Lenga's component model is built around a simple idea: keep scene objects small, let focused components do one job well, and use PHP Behaviour scripts for gameplay glue. That is a much better fit for the kind of editor-driven workflow we want than a deep inheritance tree full of special-case object types.
At the C++ runtime layer, a GameObject owns a Transform and a list of components such as SpriteRenderer, Rigidbody2D, BoxCollider2D, Camera, AudioSource, or SpriteAnimation. In PHP, a gameplay script extends Behaviour and talks to those components through familiar methods like getComponent(...), fixedUpdate(), and lateUpdate(). That split is deliberate. Rendering, physics, and scene serialization stay native. Iteration-heavy gameplay logic stays in PHP where designers and scripters can move quickly.

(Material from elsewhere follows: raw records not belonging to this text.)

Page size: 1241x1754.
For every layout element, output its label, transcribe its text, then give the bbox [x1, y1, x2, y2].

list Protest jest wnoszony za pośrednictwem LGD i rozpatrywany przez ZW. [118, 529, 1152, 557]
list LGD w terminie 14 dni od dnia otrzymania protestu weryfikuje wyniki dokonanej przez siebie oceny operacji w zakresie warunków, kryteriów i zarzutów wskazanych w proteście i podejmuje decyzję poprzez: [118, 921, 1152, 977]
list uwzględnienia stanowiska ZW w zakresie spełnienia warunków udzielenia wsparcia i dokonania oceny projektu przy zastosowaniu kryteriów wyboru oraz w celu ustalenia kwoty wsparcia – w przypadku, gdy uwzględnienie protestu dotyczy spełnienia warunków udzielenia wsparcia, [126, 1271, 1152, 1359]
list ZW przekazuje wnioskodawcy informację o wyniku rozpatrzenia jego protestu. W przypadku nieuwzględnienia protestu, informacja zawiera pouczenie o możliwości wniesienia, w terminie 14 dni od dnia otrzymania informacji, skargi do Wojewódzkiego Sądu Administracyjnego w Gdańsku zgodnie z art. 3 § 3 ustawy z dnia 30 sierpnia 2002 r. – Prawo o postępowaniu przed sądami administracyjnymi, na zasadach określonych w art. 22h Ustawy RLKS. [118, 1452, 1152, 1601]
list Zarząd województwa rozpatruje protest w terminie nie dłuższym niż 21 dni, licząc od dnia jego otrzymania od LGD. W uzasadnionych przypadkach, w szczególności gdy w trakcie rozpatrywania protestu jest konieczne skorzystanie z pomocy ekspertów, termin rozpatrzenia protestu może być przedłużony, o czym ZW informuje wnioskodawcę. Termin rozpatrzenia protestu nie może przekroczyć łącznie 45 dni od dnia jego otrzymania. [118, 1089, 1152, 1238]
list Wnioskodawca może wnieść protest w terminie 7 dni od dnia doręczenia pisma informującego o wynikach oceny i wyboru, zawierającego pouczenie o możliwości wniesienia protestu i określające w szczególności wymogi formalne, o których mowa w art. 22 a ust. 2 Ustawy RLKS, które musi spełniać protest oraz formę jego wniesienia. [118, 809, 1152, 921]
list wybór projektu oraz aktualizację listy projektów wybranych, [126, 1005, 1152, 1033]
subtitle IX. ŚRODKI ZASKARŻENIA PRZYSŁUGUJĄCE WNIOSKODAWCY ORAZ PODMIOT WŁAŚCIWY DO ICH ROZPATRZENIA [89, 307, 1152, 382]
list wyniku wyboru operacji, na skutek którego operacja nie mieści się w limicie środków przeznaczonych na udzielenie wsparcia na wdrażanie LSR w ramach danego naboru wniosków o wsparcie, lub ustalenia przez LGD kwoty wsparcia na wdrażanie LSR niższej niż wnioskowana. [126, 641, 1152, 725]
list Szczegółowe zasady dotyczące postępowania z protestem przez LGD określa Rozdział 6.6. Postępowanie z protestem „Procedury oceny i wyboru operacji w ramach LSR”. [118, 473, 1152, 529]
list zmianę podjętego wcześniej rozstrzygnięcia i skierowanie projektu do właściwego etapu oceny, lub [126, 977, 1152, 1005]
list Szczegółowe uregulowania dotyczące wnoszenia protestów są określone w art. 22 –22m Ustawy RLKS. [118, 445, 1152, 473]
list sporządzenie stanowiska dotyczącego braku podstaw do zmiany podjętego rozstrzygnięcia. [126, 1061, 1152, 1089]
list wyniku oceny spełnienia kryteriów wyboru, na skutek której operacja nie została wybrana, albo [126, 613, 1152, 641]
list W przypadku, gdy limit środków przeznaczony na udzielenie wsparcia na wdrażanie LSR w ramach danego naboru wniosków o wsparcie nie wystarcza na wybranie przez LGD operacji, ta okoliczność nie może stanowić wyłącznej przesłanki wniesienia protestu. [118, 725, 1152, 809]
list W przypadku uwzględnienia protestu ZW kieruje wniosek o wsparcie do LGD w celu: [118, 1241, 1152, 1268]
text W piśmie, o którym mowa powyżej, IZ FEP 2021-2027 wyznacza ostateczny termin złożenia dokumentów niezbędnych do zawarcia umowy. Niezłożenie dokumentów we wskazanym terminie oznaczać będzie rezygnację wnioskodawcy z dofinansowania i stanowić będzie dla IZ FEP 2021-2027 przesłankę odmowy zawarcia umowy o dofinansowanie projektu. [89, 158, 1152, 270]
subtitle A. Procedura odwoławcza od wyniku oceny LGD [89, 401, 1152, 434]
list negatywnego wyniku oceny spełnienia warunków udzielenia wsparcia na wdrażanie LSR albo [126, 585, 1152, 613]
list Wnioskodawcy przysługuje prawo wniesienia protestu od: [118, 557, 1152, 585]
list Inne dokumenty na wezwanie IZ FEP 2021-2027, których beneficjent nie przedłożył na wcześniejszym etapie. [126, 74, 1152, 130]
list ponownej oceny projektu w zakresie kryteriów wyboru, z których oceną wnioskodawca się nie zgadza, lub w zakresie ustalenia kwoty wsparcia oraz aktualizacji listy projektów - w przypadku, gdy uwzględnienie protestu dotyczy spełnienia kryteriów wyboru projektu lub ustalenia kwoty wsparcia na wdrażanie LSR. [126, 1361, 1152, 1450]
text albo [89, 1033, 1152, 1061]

What matters most is that the authored workflow stays predictable. Add a component in the Inspector, tune its public properties, then attach a Behaviour script for custom rules. Public script properties are serialized into the scene and exposed back in the Inspector, so the same script can be reused across many objects without hardcoding values. That has become the backbone of our sample projects and is already shaping how we think about future systems like UI, 3D tooling, and editor automation.
We still have work to do here. The component model is strong in 2D today, and we are actively carrying the same patterns into UI and 3D so the engine feels coherent instead of becoming two different products bolted together. But the core direction is settled: small game objects, explicit components, and behaviours that stay readable.